Давний спор о том, где строить главную военно-морскую базу, на Балтике или на Кольском, решился в пользу Либавы. Конечно, адмиралов можно понять. Гораздо приятнее и легче расширять старый порт, чем строить новый, да еще в столь диком месте, на берегу Баренцева моря.
– Да, склонился, - кивнул Беренс.
– Точнее, его к этому склонил великий князь Алексей Александрович.
– Но это же катастрофа! Иметь главную базу в двух шагах от границы? Германцы займут ее в первые же дни, если не часы, войны. Со всеми ее припасами и выходами на железные дороги. Противнику ничего не стоит запереть наш флот в Балтике. В то время как из незамерзающего порта на Мурмане мы бы имели постоянный выход в Атлантику~ - Шпаковский махнул рукой.
– Простите за неуместную риторику. Ну, а что слышно о восточных базах? Обустроили их? Или по-прежнему сибирская эскадра стоит в японских портах и в Сан-Франциско?
– На Востоке никаких перемен. Если не считать того, что мы взяли в аренду изрядный кусок Кореи и Китая. Сейчас наша передовая база там - Порт-Артур.
– Порт-Артур? Не самый удачный выбор, - сухо заметил Шпаковский.

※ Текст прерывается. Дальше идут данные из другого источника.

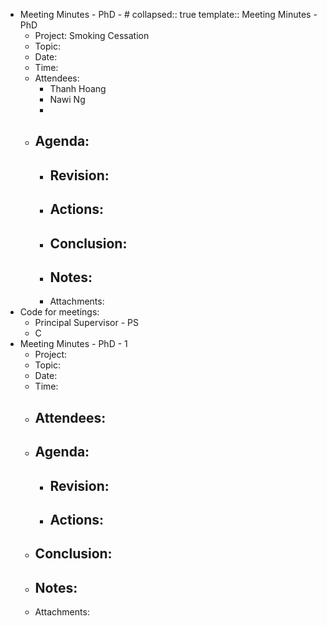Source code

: - Meeting Minutes - PhD - #
  collapsed:: true
  template:: Meeting Minutes - PhD
	- Project: Smoking Cessation
	- Topic:
	- Date:
	- Time:
	- Attendees:
		- Thanh Hoang
		- Nawi Ng
		-
	- Agenda:
		-
		- Revision:
			-
		- Actions:
			-
		- Conclusion:
			-
		- Notes:
			-
		- Attachments:
- Code for meetings:
	- Principal Supervisor - PS
	- C
- Meeting Minutes - PhD - 1
	- Project:
	- Topic:
	- Date:
	- Time:
	- Attendees:
		-
	- Agenda:
		-
		- Revision:
			-
		- Actions:
			-
	- Conclusion:
		-
	- Notes:
		-
	- Attachments:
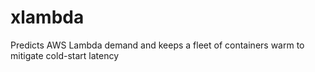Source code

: # xlambda
Predicts AWS Lambda demand and keeps a fleet of containers warm to mitigate cold-start latency
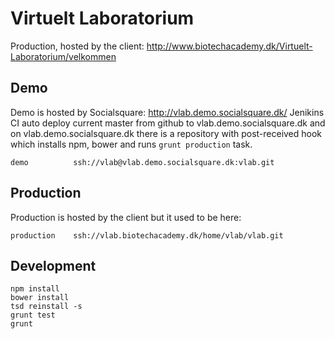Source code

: # Virtuelt Laboratorium

Production, hosted by the client: http://www.biotechacademy.dk/Virtuelt-Laboratorium/velkommen

## Demo

Demo is hosted by Socialsquare: http://vlab.demo.socialsquare.dk/
Jenikins CI auto deploy current master from github to vlab.demo.socialsquare.dk
and on vlab.demo.socialsquare.dk there is a repository with post-received hook
which installs npm, bower and runs `grunt production` task.

	demo          ssh://vlab@vlab.demo.socialsquare.dk:vlab.git

## Production
Production is hosted by the client but it used to be here:

	production    ssh://vlab.biotechacademy.dk/home/vlab/vlab.git


## Development

    npm install
    bower install
    tsd reinstall -s
    grunt test
    grunt

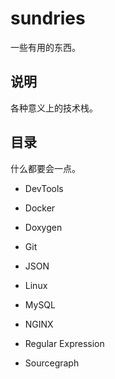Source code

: # sundries

一些有用的东西。

## 说明

各种意义上的技术栈。

## 目录

什么都要会一点。

+ DevTools

+ Docker

+ Doxygen

+ Git

+ JSON

+ Linux

+ MySQL

+ NGINX

+ Regular Expression

+ Sourcegraph
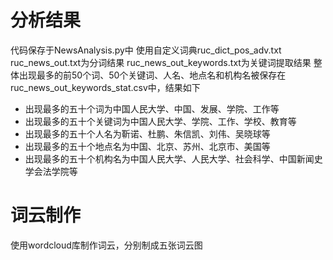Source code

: # 分析结果
代码保存于NewsAnalysis.py中
使用自定义词典ruc_dict_pos_adv.txt
ruc_news_out.txt为分词结果
ruc_news_out_keywords.txt为关键词提取结果
整体出现最多的前50个词、50个关键词、人名、地点名和机构名被保存在ruc_news_out_keywords_stat.csv中，结果如下
- 出现最多的五十个词为中国人民大学、中国、发展、学院、工作等
- 出现最多的五十个关键词为中国人民大学、学院、工作、学校、教育等
- 出现最多的五十个人名为靳诺、杜鹏、朱信凯、刘伟、吴晓球等
- 出现最多的五十个地点名为中国、北京、苏州、北京市、美国等
- 出现最多的五十个机构名为中国人民大学、人民大学、社会科学、中国新闻史学会法学院等
# 词云制作
使用wordcloud库制作词云，分别制成五张词云图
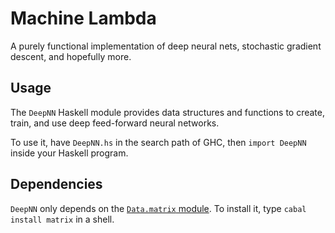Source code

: # Machine Lambda

A purely functional implementation of deep neural nets, stochastic gradient descent, and hopefully more.

## Usage

The `DeepNN` Haskell module provides data structures and functions to create, train, and use deep feed-forward neural networks.

To use it, have `DeepNN.hs` in the search path of GHC, then `import DeepNN` inside your Haskell program.

## Dependencies

`DeepNN` only depends on the [`Data.matrix` module](https://hackage.haskell.org/package/matrix-0.3.6.1/docs/Data-Matrix.html). To install it, type `cabal install matrix` in a shell.
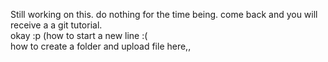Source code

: Still working on this. do nothing for the time being. come back and you will receive a a git tutorial.  
okay :p (how to start a new line :(  
how to create a folder and upload file here,,

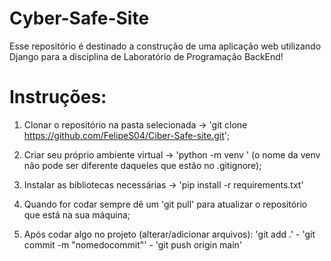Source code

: # Cyber-Safe-Site

Esse repositório é destinado a construção de uma aplicação web utilizando Django para a disciplina de Laboratório de Programação BackEnd!

# Instruções:

1. Clonar o repositório na pasta selecionada -> 'git clone https://github.com/FelipeS04/Ciber-Safe-site.git';

2. Criar seu próprio ambiente virtual -> 'python -m venv <nomedavenv>' (o nome da venv não pode ser diferente daqueles que estão no .gitignore);

3. Instalar as bibliotecas necessárias -> 'pip install -r requirements.txt'

4. Quando for codar sempre dê um 'git pull' para atualizar o repositório que está na sua máquina;

5. Após codar algo no projeto (alterar/adicionar arquivos): 'git add .' - 'git commit -m "nomedocommit"' - 'git push origin main'
  

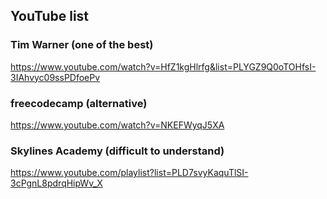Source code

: ## YouTube list

### Tim Warner (one of the best)
https://www.youtube.com/watch?v=HfZ1kgHlrfg&list=PLYGZ9Q0oTOHfsI-3IAhvyc09ssPDfoePv

### freecodecamp (alternative)
https://www.youtube.com/watch?v=NKEFWyqJ5XA

### Skylines Academy (difficult to understand)
https://www.youtube.com/playlist?list=PLD7svyKaquTlSI-3cPgnL8pdrqHipWv_X
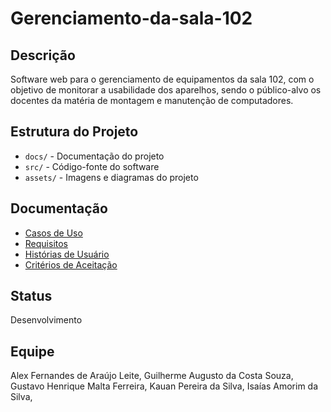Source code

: # Gerenciamento-da-sala-102

## Descrição
Software web para o gerenciamento de equipamentos da sala 102, com o objetivo de monitorar a usabilidade dos aparelhos, sendo o público-alvo os docentes da matéria de montagem e manutenção de computadores.
## Estrutura do Projeto
- `docs/` - Documentação do projeto
- `src/` - Código-fonte do software
- `assets/` - Imagens e diagramas do projeto
## Documentação
- [Casos de Uso](DOCS/casos_de_uso.md)
- [Requisitos](DOCS/requisitos.md)
- [Histórias de Usuário](DOCS/historias_usuario.md)
- [Critérios de Aceitação](DOCS/criterios_aceitacao.md)
## Status
Desenvolvimento
## Equipe
Alex Fernandes de Araújo Leite,
Guilherme Augusto da Costa Souza,
Gustavo Henrique Malta Ferreira,
Kauan Pereira da Silva,
Isaías Amorim da Silva,
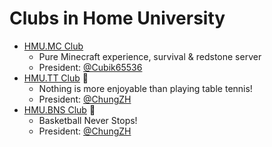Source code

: # Clubs in Home University

- [HMU.MC Club](#)
    - Pure Minecraft experience, survival & redstone server
    - President: [@Cubik65536](https://github.com/Cubik65536)
- [HMU.TT Club](#) 🏓
    - Nothing is more enjoyable than playing table tennis!
    - President: [@ChungZH](https://github.com/ChungZH)
- [HMU.BNS Club](#) 🏀
    - Basketball Never Stops!
    - President: [@ChungZH](https://github.com/ChungZH)
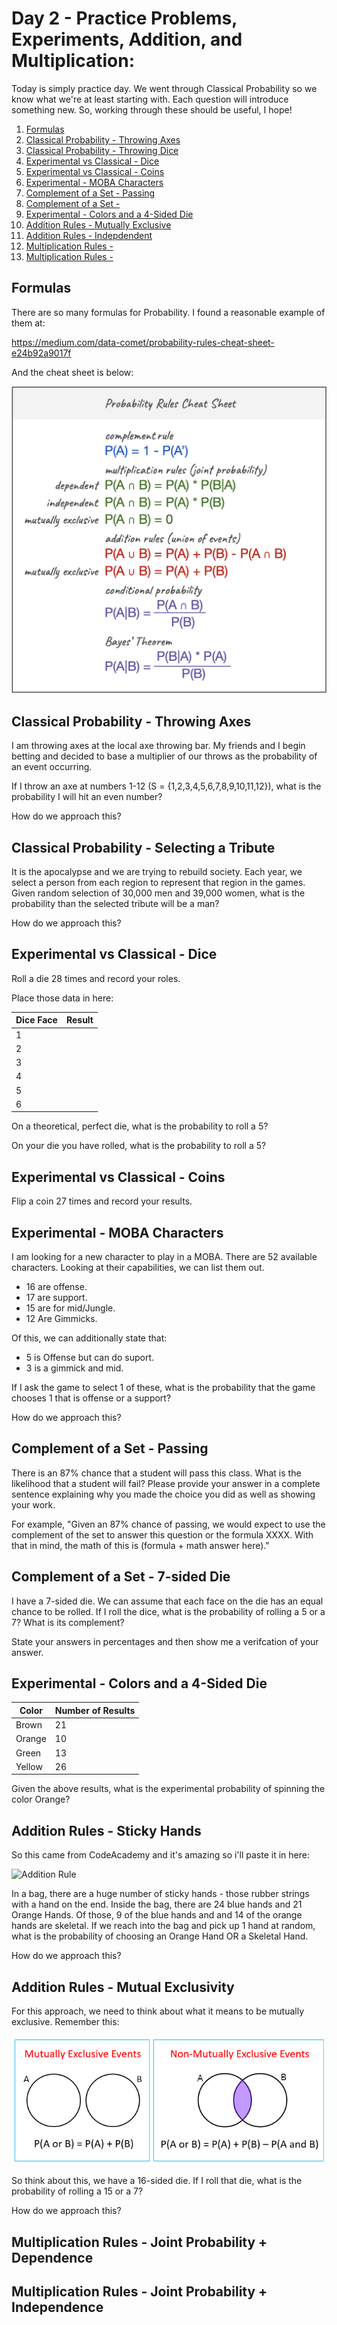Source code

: # Day 2 - Practice Problems, Experiments, Addition, and Multiplication: 

Today is simply practice day. We went through Classical Probability so we know what we're at least starting with. Each question will introduce something new. So, working through these should be useful, I hope! 

01. [Formulas](#formulas)
02. [Classical Probability - Throwing Axes](#1)
03. [Classical Probability - Throwing Dice](#2)
04. [Experimental vs Classical - Dice](#3)
05. [Experimental vs Classical - Coins](#4)
06. [Experimental - MOBA Characters](#5)
07. [Complement of a Set - Passing](#6)
08. [Complement of a Set - ](#7)
09. [Experimental - Colors and a 4-Sided Die](#8)
10. [Addition Rules - Mutually Exclusive](#9)
11. [Addition Rules - Indepdendent](#10)
12. [Multiplication Rules - ](#11)
13. [Multiplication Rules - ](#12)

## <a id="formulas"></a>Formulas

There are so many formulas for Probability. I found a reasonable example of them at: 

https://medium.com/data-comet/probability-rules-cheat-sheet-e24b92a9017f

And the cheat sheet is below: 

![Cheat Sheet for Probability](/images/formulas.png)

## <a id="1"></a>Classical Probability - Throwing Axes

I am throwing axes at the local axe throwing bar. My friends and I begin betting and decided to base a multiplier of our throws as the probability of an event occurring. 

If I throw an axe at numbers 1-12 (S = {1,2,3,4,5,6,7,8,9,10,11,12}), what is the probability I will hit an even number?

How do we approach this?

## <a id="2"></a>Classical Probability - Selecting a Tribute

It is the apocalypse and we are trying to rebuild society. Each year, we select a person from each region to represent that region in the games. Given random selection of 30,000 men and 39,000 women, what is the probability than the selected tribute will be a man?

How do we approach this?

## <a id="3"></a>Experimental vs Classical - Dice

Roll a die 28 times and record your roles. 

Place those data in here: 

|Dice Face|Result|
|---------|------|
|1||
|2||
|3||
|4||
|5||
|6||

On a theoretical, perfect die, what is the probability to roll a 5?

On your die you have rolled, what is the probability to roll a 5?

## <a id="4"></a>Experimental vs Classical - Coins

Flip a coin 27 times and record your results.



## <a id="5"></a>Experimental - MOBA Characters

I am looking for a new character to play in a MOBA. There are 52 available characters. Looking at their capabilities, we can list them out. 
* 16 are offense.
* 17 are support.
* 15 are for mid/Jungle.
* 12 Are Gimmicks.

Of this, we can additionally state that: 
* 5 is Offense but can do suport.
* 3 is a gimmick and mid.

If I ask the game to select 1 of these, what is the probability that the game chooses 1 that is offense or a support?

How do we approach this?

## <a id="6"></a>Complement of a Set - Passing

There is an 87% chance that a student will pass this class. What is the likelihood that a student will fail? Please provide your answer in a complete sentence explaining why you made the choice you did as well as showing your work.

For example, "Given an 87% chance of passing, we would expect to use the complement of the set to answer this question or the formula XXXX. With that in mind, the math of this is (formula + math answer here)."

## <a id="7"></a>Complement of a Set - 7-sided Die

I have a 7-sided die. We can assume that each face on the die has an equal chance to be rolled. If I roll the dice, what is the probability of rolling a 5 or a 7? What is its complement? 

State your answers in percentages and then show me a verifcation of your answer. 

## <a id="8"></a>Experimental - Colors and a 4-Sided Die

|Color | Number of Results |
|------|-------------------|
|Brown|21|
|Orange|10|
|Green|13|
|Yellow|26|

Given the above results, what is the experimental probability of spinning the color Orange?


## <a id="9"></a>Addition Rules - Sticky Hands

So this came from CodeAcademy and it's amazing so i'll paste it in here: 

![Addition Rule](/images/add-law.gif)

In a bag, there are a huge number of sticky hands - those rubber strings with a hand on the end. Inside the bag, there are 24 blue hands and 21 Orange Hands. Of those, 9 of the blue hands and and 14 of the orange hands are skeletal. If we reach into the bag and pick up 1 hand at random, what is the probability of choosing an Orange Hand OR a Skeletal Hand.

How do we approach this?

## <a id="10"></a>Addition Rules - Mutual Exclusivity

For this approach, we need to think about what it means to be mutually exclusive. Remember this: 

![Mutually Exclusive](/images/mup.png)

So think about this, we have a 16-sided die. If I roll that die, what is the probability of rolling a 15 or a 7?

How do we approach this?

## <a id="11"></a>Multiplication Rules - Joint Probability + Dependence



## <a id="12"></a>Multiplication Rules - Joint Probability + Independence
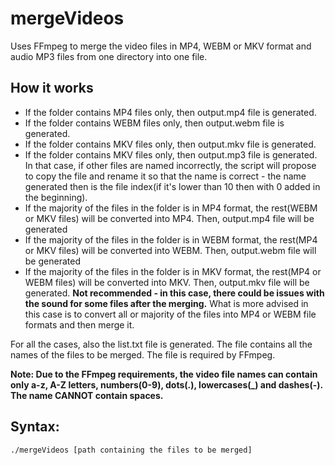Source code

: <h1>mergeVideos</h1>

<p>Uses FFmpeg to merge the video files in MP4, WEBM or MKV format and audio MP3 files from one directory into one file.</p>

<h2>How it works</h2>

<ul>
  <li>If the folder contains MP4 files only, then output.mp4 file is generated.</li>
  <li>If the folder contains WEBM files only, then output.webm file is generated.</li>
  <li>If the folder contains MKV files only, then output.mkv file is generated.</li>
  <li>If the folder contains MKV files only, then output.mp3 file is generated. In that case, if other files are named incorrectly, the script will propose to copy the file and rename it so that the name is correct - the name generated then is the file index(if it's lower than 10 then with 0 added in the beginning).</li>
  <li>If the majority of the files in the folder is in MP4 format, the rest(WEBM or MKV files) will be converted into MP4. Then, output.mp4 file will be generated</li>
  <li>If the majority of the files in the folder is in WEBM format, the rest(MP4 or MKV files) will be converted into WEBM. Then, output.webm file will be generated</li>
  <li>If the majority of the files in the folder is in MKV format, the rest(MP4 or WEBM files) will be converted into MKV. Then, output.mkv file will be generated. <b>Not recommended - in this case, there could be issues with the sound for some files after the merging.</b> What is more advised in this case is to convert all or majority of the files into MP4 or WEBM file formats and then merge it.</li>
</ul>

<p>For all the cases, also the list.txt file is generated. The file contains all the names of the files to be merged. The file is required by FFmpeg.</p>

<p><b>Note: Due to the FFmpeg requirements, the video file names can contain only a-z, A-Z letters, numbers(0-9), dots(.), lowercases(_) and dashes(-). The name CANNOT contain spaces.</b></p>

<h2>Syntax:</h2>
<code>./mergeVideos [path containing the files to be merged]</code>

– Но как нас туда пустили китайцы?
– Наши дипломаты объясняют все просто. Мы пообещали, что будем защищать китайские порты от германских поползновений. Немцы как раз незадолго перед этим захватили Циндао. А наше присутствие положило предел их дальнейшему продвижению. Мол, как только немцы уйдут, мы тоже выведем войска.
– Трудно поверить, что китайцев удовлетворили столь примитивные объяснения.
– Тем не менее, они были вполне удовлетворены. Говорят, все решили деньги. Раздали взятки мелким чиновникам, получили выход на крупных. Одному генералу - сто тысяч, другому - пятьдесят. Естественно, в золотых рублях. И китайский гарнизон живенько вышел из крепости. Затем стали подкупать сановников рангом повыше, чем генералы. Министру внешних сношений - пятьсот тысяч, наместнику - двести пятьдесят. Вот и завоевали Порт-Артур без единого выстрела. К всеобщему удовольствию.
– Так уж и к всеобщему? А как же Япония? Стерпела? Это же неприкрытый вызов - держать военные корабли у нее под брюхом.
– Молодой государь относится к японцам не так, как его великий родитель. Для Николая Александровича они суть варвары узкоглазые, макаки желтолицые.
– Значит, будет война, - то ли спросил, то ли заявил Шпаковский.
– На мой взгляд, определенно.
– Вовремя же мы поднялись с насиженного места. Засиделись. Я так понимаю, про Атлантическое направление в Морском министерстве сейчас уже и не помышляют. Так?